Here are three hours of SBD highlights from the penultimate run of The Grateful Dead’s Spring 1994 tour. Unlike the folks at the tour’s final shows in Florida, Atlanta attendees were very lucky. They saw excellent versions of many of the band’s biggest jam songs, including the last “Dark Star,” ever. This is one of the best single-city, 1994 Dead runs I’ve found so far. A great cap to a tour that was rich with high points.
3-hour, mp3 file, zipped up here
Set 1 (54 minutes):
- Feel Like a Stranger
- Dire Wolf
- Black Throated Wind
- Deal
- New Speedway Boogie >
- Promised Land
- Standing on the Moon
Set 2 (61 minutes):
- Tuning Noodle
- Bird Song
- Estimated Prophet Jam
- Crazy Fingers
- Scarlet Begonias >
- Fire on the Mountain
Set 3 (57 minutes):
- Playin’ in the Band >
- Dark Star
- Eyes of the World
- The Other One >
- Wharf Rat
- Brokedown Palace
Notes:
- This mix excludes the band’s post “Built to Last” songs (the best of which, from this tour, I anthologized here), and “Drums>Space” highlights, which already appear here, or will appear on a future March ’94, “Music for Spaceports, Part 2” mix.
- The only edit I’ve made is to reduce “Estimated Prophet” to mostly the jam, which is great, while the song itself struggled after a stumble.
- The “Bird Song” goes to amazing places. This is one of the songs where "Dark Star" was hiding out in the later years.
- The “Crazy Fingers” is as good as I’ve heard from later days, maybe thanks to recently-introduced teleprompters. 15% more Garcia vocal confidence, and this would have been perfect.
- Likewise, though Garcia is a moment behind confidence at several points in the vocals, this “New Speedway” is the most gripping performance I’ve gotten to know from the end years.

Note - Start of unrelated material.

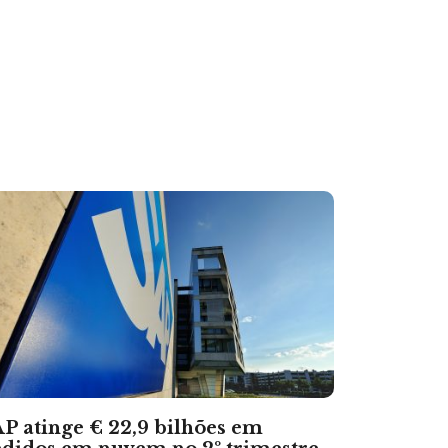
P atinge € 22,9 bilhões em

- Likewise, again, this may be the first “Scarlet” from this period that I’ve anthologized, because the song itself is exciting here.
- The “Fire” steadily ignites.
- “Playin’ > Dark Star” already appeared on my very first 1994 mix, repeated here, in a proper “Roadtrips” context. The “Playin’” is exemplary latter-day, and I have no issues with this sweet little coda to the “Dark Star” saga. Dig the drunken, twangy, science-fiction licks!
- I’m no expert on “Standing on the Moon” performances, but this one seems pristine – and it works great as a jam to end a hypothetical first set.
- Regarding standing somewhere, I was standing in the kitchen, chopping onions, trying to decide if this “Black Throated Wind” made the cut, and my partner walked in, listened through to the end, and asked, “When is this? I like it!” So, it made the cut.